JAMAICANS remain wary of the continued increase in COVID-19 cases, however Chief Medical Officer (CMO) Dr Jacquiline Bisasor McKenzie has pointed out that all the positive cases recorded since June 1 are not local spread but rather people coming into the country or their contacts.
At a virtual Ministry of Health and Wellness press conference yesterday, the CMO noted that the number of people who are contacts of these imported cases remain low.
“After about the 25th of May we have not had anymore, either cases related to Alorica or…any locally transmitted cases. We have cases that are under investigation and those may turn out to be local transmission, but so far they still would represent a minority of the cases that we are seeing,” she explained.
As of yesterday, the number of confirmed cases was 824. Of that number, 324 were imported, 246 were contacts of imported cases, 44 were local transmissions, 14 are under investigation, and 236 from the Alorica call centre — referred to by the health authorities as a workplace cluster — in Portmore, St Catherine.
“Essentially it means that in terms of containing the infection as a country we are doing well,” Dr Bisasor McKenzie said. “What this speaks to is the importance of quarantine, because these cases have come from outside but they have not been spreading, except outside of the small number of imported cases. This is quarantine — this is the result of people staying at home. All these imported cases have resulted in very little spread because of quarantine.”
There are 20,784 people in quarantine across the island, the majority (20,749) of whom are in home quarantine.
At the same time, Health and Wellness Minister Dr Christopher Tufton said the COVID-19 numbers are not absolute and that some signs exist which give cause for concern regarding cases that are under investigation.

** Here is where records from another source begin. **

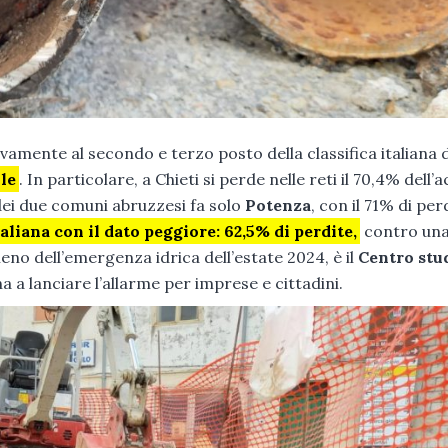
vamente al secondo e terzo posto della classifica italiana 
le
. In particolare, a Chieti si perde nelle reti il 70,4% dell’
dei due comuni abruzzesi fa solo
Potenza
, con il 71% di per
aliana con il dato peggiore: 62,5% di perdite,
contro un
ieno dell’emergenza idrica dell’estate 2024, è il
Centro stud
na a lanciare l’allarme per imprese e cittadini.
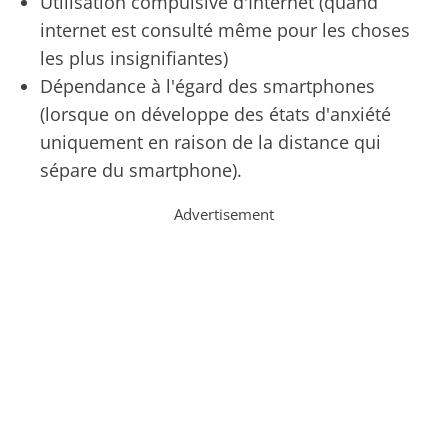
Utilisation compulsive d'Internet (quand
internet est consulté même pour les choses
les plus insignifiantes)
Dépendance à l'égard des smartphones
(lorsque on développe des états d'anxiété
uniquement en raison de la distance qui
sépare du smartphone).
Advertisement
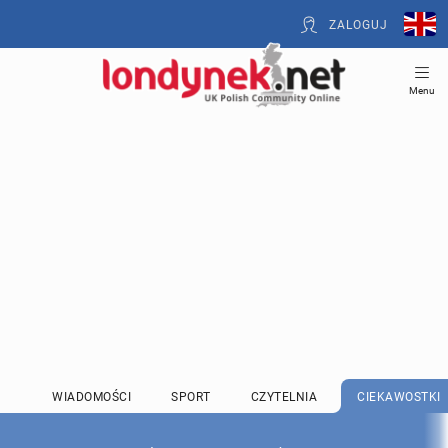
ZALOGUJ
Menu
WIADOMOŚCI
SPORT
CZYTELNIA
CIEKAWOSTKI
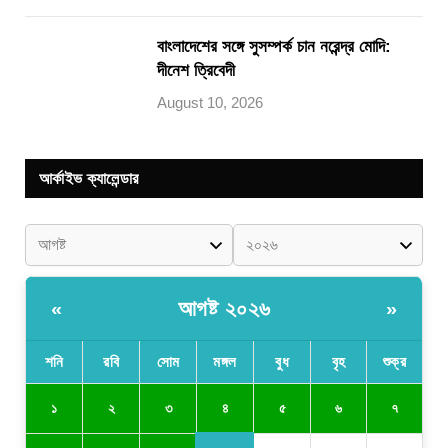
বাংলাদেশের সঙ্গে সুসম্পর্ক চান নরেন্দ্র মোদি:
দীনেশ ত্রিবেদী
August 10, 2026
আর্কাইভ ক্যালেন্ডার
আগষ্ট ২০২৬
«
»
শনি
রবি
সোম
মঙ্গল
বুধ
বৃহ
শুক্র
৪
১
২
৩
৫
৬
৭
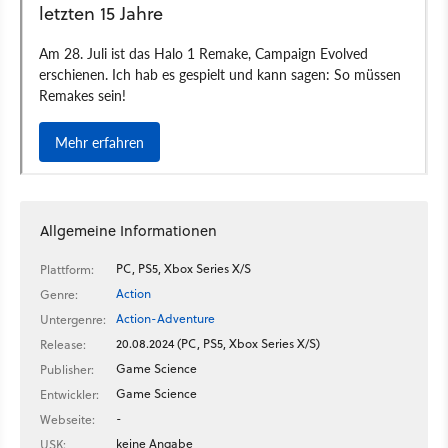
Allgemeine Informationen
PC, PS5, Xbox Series X/S
Plattform:
Action
Genre:
Action-Adventure
Untergenre:
20.08.2024 (PC, PS5, Xbox Series X/S)
Release:
Game Science
Publisher:
Game Science
Entwickler:
-
Webseite:
keine Angabe
USK:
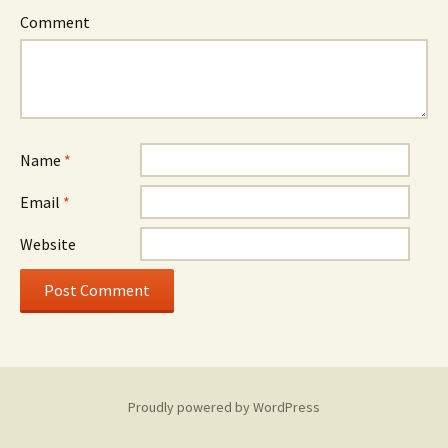
Comment
Name
*
Email
*
Website
Proudly powered by WordPress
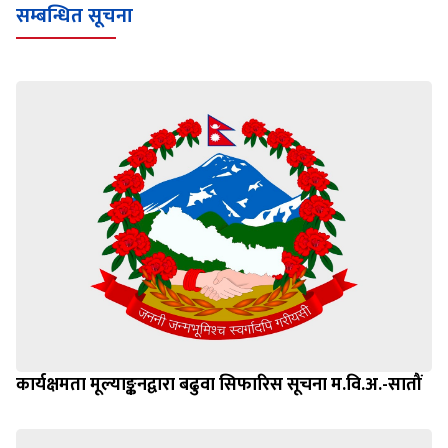
सम्बन्धित सूचना
कार्यक्षमता मूल्याङ्कनद्वारा बढुवा सिफारिस सूचना म.वि.अ.-सातौं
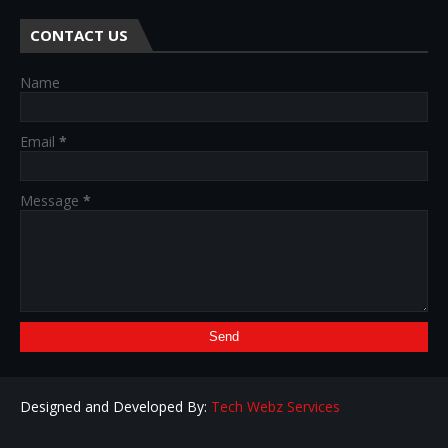
CONTACT US
Name
Email
*
Message
*
Designed and Developed By:
Tech Webz Services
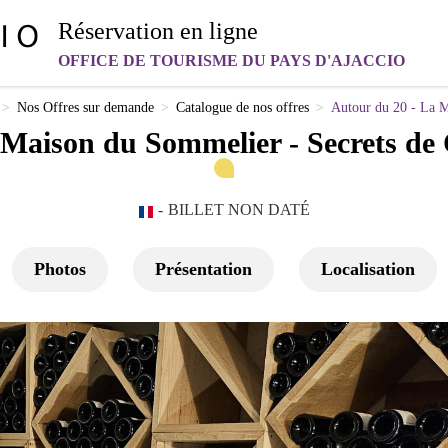
Réservation en ligne
OFFICE DE TOURISME DU PAYS D'AJACCIO
>
Nos Offres sur demande
>
Catalogue de nos offres
>
Autour du 20 - La 
 Maison du Sommelier - Secrets d
BILLET NON DATÉ
Photos
Présentation
Localisation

“That does suggest that there are no clear links as yet, and that could mean many things…we have seen a few cases of people turning up at the hospital to do surgery and being tested positive, which means they could’ve picked it up somewhere and it’s not immediately clear,” he said.
“There are other numbers out there, I’m sure, that we do not know about. What we report does not reflect the totality of the concerns on the spread of the virus.”
The health minister said he was therefore urging Jamaicans and other residents to adhere to the disaster risk management orders, particularly the most recent set of orders issued earlier this week specific to the upcoming Independence and Emancipation holidays. He urged people to remain vigilant and to minimise gatherings, or to stay at home.
The health ministry says 724 people have recovered from the virus, 46 visitors who tested positive have since left the island, and 579 tests were done between Tuesday and yesterday.